*** Opening Excerpted passage ***

Seiko Hashimoto named Tokyo 2020 chief after sexism row

Japan's Minister for the Tokyo Olympic and Paralympic Games Seiko Hashimoto

In this file photo taken on September 17, 2020 Japan's Minister for the Tokyo Olympic and Paralympic Games Seiko Hashimoto delivers a speech during a press conference at the Prime Minister's office in Tokyo. Japan's Olympic Minister Seiko Hashimoto has been chosen as the top candidate to replace Tokyo 2020 chief Yoshiro Mori after he resigned over a sexism row, reports said on February 17, 2021.

Photo credit: Charly Triballeau | AFP

What you need to know:

  • The 56-year-old politician, who was also minister for gender equality and women's empowerment, will replace Yoshiro Mori, 83, after he sparked uproar with claims that women talk too much in meetings
  • Hashimoto is a passionate Olympian, who competed at seven consecutive winter and summer Games, in speed skating and as a sprint cyclist, winning a bronze for skating in 1992
  • In 2014, she faced a sexual harassment scandal after photos emerged of her hugging and kissing a male figure skater over 20 years her junior


Tokyo

Seiko Hashimoto, who will head the Tokyo 2020 organising committee after a sexism row forced its last chief to step down, is a seven-time Olympian and was one of just two women in Japan's cabinet until she took the job.

The 56-year-old politician, who was also minister for gender equality and women's empowerment, will replace Yoshiro Mori, 83, after he sparked uproar with claims that women talk too much in meetings.

The appointment comes just over five months before the virus-postponed Games, with public opinion in Japan still largely against holding the massive event this year.

Hashimoto is a passionate Olympian, who competed at seven consecutive winter and summer Games, in speed skating and as a sprint cyclist, winning a bronze for skating in 1992.

She has said she was raised being told by her father "'you were born to go to the Olympics'... even before I knew that the Olympics was."

She entered politics in the 1990s and after a period balancing sports and statecraft, her final Games as an athlete was in 1996, and she began to work her way up the ranks of the ruling Liberal Democratic Party.

Following Mori's sexist remarks, Hashimoto said she wanted to hold "thorough discussions" with the Tokyo Olympics boss about his views.

"The Olympics' fundamental principle is to promote women's advancement in sport at all levels and organisations in order to realise gender equality," she said.

But Hashimoto is no stranger to controversy herself.

In 2014, she faced a sexual harassment scandal after photos emerged of her hugging and kissing a male figure skater over 20 years her junior.

*** Closing Excerpted passage ***

*What to do*.
1. According to the article on Seiko Hashimoto's appointment to lead Tokyo 2020, in which year did she compete in her final Games as an athlete?
2. Write a continuation of the article on Seiko Hashimoto's appointment to lead Tokyo 2020, beginning after its last sentence.

*** Opening Data extract ***

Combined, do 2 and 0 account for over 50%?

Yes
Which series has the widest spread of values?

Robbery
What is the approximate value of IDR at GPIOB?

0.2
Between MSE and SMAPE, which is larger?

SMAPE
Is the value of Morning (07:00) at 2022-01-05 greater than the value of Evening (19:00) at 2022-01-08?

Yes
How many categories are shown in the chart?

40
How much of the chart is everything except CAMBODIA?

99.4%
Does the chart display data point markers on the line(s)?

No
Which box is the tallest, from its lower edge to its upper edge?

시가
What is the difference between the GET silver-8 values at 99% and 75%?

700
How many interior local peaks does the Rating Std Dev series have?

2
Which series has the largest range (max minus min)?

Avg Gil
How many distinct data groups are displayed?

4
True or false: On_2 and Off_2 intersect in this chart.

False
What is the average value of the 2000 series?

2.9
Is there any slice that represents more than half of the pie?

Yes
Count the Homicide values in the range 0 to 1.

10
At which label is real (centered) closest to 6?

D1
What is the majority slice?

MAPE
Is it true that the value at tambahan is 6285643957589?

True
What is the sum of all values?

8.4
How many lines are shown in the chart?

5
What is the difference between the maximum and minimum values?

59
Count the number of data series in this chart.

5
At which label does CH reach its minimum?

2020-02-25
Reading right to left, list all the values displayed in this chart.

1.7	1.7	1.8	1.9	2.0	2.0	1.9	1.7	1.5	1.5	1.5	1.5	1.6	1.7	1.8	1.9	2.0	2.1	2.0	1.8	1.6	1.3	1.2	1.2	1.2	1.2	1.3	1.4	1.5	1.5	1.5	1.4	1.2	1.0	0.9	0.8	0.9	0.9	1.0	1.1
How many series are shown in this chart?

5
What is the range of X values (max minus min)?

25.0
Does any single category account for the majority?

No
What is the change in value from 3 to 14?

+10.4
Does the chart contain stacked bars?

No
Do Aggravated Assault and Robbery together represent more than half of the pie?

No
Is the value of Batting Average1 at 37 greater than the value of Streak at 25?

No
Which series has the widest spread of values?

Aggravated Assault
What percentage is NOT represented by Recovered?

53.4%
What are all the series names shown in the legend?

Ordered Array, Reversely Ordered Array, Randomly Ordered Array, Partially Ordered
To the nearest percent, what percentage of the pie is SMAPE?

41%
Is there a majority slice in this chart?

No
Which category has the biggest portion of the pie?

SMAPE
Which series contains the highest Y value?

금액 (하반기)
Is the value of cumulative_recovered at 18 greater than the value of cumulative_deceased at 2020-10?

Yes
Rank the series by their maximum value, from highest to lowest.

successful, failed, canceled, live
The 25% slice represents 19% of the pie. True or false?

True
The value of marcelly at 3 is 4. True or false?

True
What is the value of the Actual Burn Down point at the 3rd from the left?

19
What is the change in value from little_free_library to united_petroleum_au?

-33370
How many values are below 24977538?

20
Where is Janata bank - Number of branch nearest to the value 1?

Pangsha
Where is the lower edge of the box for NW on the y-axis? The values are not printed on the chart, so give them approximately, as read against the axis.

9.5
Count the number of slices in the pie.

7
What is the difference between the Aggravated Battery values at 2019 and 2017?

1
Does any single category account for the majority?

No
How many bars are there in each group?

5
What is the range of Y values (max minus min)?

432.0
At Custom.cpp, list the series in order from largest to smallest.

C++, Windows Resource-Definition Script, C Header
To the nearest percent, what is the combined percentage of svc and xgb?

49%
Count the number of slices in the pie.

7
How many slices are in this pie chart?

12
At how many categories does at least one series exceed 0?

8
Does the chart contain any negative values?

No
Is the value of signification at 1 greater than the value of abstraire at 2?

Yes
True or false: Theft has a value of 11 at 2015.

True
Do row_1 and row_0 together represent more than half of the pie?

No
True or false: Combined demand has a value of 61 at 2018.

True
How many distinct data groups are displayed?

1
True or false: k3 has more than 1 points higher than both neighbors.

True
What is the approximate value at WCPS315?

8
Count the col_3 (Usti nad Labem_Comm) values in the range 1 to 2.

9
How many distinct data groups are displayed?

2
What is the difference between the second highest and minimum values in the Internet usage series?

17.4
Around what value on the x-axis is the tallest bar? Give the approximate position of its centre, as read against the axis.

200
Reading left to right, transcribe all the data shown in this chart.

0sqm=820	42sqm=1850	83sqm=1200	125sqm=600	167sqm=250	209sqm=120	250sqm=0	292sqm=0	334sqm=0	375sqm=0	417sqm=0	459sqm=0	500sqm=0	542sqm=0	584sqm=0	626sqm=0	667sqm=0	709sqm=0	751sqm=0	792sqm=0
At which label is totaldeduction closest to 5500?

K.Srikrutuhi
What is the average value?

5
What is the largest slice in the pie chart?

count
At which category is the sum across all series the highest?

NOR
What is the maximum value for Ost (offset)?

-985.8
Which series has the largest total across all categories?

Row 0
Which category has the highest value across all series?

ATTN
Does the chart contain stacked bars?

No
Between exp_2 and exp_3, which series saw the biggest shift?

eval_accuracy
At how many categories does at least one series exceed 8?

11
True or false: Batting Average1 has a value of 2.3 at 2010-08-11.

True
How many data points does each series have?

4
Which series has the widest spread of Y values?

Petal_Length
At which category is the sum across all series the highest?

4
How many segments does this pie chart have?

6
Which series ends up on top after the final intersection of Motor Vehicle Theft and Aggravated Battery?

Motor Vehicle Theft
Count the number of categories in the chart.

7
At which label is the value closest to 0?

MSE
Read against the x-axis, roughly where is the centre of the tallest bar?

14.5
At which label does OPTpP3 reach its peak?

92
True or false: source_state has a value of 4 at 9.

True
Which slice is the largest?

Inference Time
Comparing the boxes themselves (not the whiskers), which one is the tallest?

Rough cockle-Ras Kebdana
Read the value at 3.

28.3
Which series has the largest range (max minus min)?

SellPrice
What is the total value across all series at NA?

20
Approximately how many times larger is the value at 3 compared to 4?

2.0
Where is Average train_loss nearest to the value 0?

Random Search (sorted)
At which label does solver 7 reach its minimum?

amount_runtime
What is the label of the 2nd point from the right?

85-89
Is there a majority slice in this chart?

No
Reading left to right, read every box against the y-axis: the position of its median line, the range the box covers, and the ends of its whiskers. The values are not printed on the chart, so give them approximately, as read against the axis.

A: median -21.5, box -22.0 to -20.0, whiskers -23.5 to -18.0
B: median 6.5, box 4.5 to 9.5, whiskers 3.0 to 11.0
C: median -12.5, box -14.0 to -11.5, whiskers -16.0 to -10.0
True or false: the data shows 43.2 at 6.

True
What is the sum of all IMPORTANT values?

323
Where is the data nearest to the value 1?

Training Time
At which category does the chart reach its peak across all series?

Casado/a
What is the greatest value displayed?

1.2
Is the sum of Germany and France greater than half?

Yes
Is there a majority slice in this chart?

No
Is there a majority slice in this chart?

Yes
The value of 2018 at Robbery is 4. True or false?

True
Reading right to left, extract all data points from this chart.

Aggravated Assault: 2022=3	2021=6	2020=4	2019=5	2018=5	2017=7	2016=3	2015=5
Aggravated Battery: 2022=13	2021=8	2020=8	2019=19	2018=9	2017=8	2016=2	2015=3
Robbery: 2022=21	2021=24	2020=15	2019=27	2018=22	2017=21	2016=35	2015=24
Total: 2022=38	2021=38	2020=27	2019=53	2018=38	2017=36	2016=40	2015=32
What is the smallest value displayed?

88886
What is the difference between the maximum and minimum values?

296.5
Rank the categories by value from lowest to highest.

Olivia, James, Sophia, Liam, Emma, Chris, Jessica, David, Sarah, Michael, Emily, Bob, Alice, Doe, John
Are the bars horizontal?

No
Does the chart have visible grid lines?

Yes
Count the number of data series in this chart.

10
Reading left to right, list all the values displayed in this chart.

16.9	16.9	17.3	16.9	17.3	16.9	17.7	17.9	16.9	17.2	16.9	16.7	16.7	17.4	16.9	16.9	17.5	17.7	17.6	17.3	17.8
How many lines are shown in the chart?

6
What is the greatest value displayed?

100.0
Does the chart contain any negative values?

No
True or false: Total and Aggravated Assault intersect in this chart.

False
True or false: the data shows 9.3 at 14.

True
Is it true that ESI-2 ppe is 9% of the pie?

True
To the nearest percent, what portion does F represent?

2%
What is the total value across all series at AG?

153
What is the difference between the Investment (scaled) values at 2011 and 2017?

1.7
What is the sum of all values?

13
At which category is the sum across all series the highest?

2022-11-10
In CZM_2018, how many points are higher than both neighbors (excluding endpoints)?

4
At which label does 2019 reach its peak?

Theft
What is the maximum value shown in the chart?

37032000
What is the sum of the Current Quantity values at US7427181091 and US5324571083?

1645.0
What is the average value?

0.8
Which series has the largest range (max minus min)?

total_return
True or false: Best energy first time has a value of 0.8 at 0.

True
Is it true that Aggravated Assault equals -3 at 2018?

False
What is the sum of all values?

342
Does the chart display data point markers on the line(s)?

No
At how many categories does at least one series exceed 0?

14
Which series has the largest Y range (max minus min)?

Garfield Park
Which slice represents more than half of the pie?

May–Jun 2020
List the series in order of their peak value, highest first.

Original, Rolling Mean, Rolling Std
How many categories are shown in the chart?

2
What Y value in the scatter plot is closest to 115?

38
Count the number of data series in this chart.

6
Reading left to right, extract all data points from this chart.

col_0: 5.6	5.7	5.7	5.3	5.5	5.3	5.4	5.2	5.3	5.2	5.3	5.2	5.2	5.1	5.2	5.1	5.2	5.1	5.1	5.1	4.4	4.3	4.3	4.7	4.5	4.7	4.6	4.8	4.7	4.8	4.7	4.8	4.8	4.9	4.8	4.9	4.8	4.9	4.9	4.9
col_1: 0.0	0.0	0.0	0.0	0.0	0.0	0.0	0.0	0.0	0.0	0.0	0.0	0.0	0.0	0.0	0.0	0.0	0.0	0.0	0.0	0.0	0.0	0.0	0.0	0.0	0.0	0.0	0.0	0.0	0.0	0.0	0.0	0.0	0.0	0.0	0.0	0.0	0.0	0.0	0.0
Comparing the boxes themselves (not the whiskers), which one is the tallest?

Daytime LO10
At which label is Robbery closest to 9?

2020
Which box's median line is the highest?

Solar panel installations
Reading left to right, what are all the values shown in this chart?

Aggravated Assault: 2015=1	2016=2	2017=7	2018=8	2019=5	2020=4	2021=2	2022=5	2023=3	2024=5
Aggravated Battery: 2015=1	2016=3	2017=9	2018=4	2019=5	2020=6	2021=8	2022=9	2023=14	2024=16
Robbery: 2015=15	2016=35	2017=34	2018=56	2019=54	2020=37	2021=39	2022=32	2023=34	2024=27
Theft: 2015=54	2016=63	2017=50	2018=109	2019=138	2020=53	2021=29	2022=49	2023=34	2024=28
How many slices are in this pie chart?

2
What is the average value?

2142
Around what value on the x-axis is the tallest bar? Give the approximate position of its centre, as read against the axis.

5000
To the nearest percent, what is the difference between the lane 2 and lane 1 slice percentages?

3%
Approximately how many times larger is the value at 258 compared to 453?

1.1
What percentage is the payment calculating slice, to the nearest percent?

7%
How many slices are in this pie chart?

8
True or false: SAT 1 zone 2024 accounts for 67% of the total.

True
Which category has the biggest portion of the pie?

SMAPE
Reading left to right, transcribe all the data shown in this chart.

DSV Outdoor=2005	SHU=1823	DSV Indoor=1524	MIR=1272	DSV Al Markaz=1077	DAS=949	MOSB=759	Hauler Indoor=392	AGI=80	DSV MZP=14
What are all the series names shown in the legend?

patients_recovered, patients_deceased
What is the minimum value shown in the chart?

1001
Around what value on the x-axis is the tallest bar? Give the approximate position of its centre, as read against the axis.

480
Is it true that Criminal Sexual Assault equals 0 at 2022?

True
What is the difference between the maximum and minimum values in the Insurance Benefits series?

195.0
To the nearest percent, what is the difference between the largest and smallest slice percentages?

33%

*** Closing Data extract ***

*Outputs for the tasks*.
1. 1996

2.
Purportedly taken at a booze-fuelled party in Russia's Sochi after the Winter Olympics, the images appeared to show Daisuke Takahashi in the clutches of Hashimoto, head of the Japanese delegation to Sochi.

Takahashi said he regretted the drunken moment but did not think he had been harassed by the married Hashimoto, who apologised for any "misunderstanding" caused by the photos.

'Olympic flame'

Hashimoto was born in 1964 in Japan's northern Hokkaido region, famous for freezing winters and snow sports.

She was born just five days before the opening ceremony of the last Tokyo Olympics and her parents drew inspiration from the lighting of the Olympic flame -- seika in Japanese -- when naming her.

These days she is seen as well connected within the Olympic movement and is politically aligned with Mori, having belonged to his party faction.

But she has not totally abandoned her sporting prowess, as she reportedly still trains regularly and takes protein supplements.

Hashimoto married a parliament guard in 1998, raising eyebrows in political circles, and has six children including three step-children.

She gave birth to her first child months ahead of the Sydney Olympics and opted to name her "Seika", meaning "Olympic flame" to "pass on the Olympic dream that my father gave to me."

In the patriarchal world of Japanese politics, getting married and having a baby in office was not just unconventional but "positively unfathomable", she has said.

"Up to then, giving birth was not even an officially recognised reason for missing a (parliament) session," she said in an interview, describing calls to resign from colleagues who did not believe she could fulfil her duties.

But she juggled family and working life, and lobbied for a parliament creche which opened in 2010, paving the way for other women to follow in her footsteps.

As Tokyo Olympics boss, Hashimoto faces an uphill struggle to convince a sceptical Japanese public the event can be held safely this summer despite the pandemic.

She has called cancellation or another postponement "inconceivable", echoing the sentiments of Tokyo 2020 organisers and the International Olympic Committee.

"For the Games next year, athletes are continuing to work hard in the environments they find themselves in. So I feel we have to hold it at any cost," she said in September.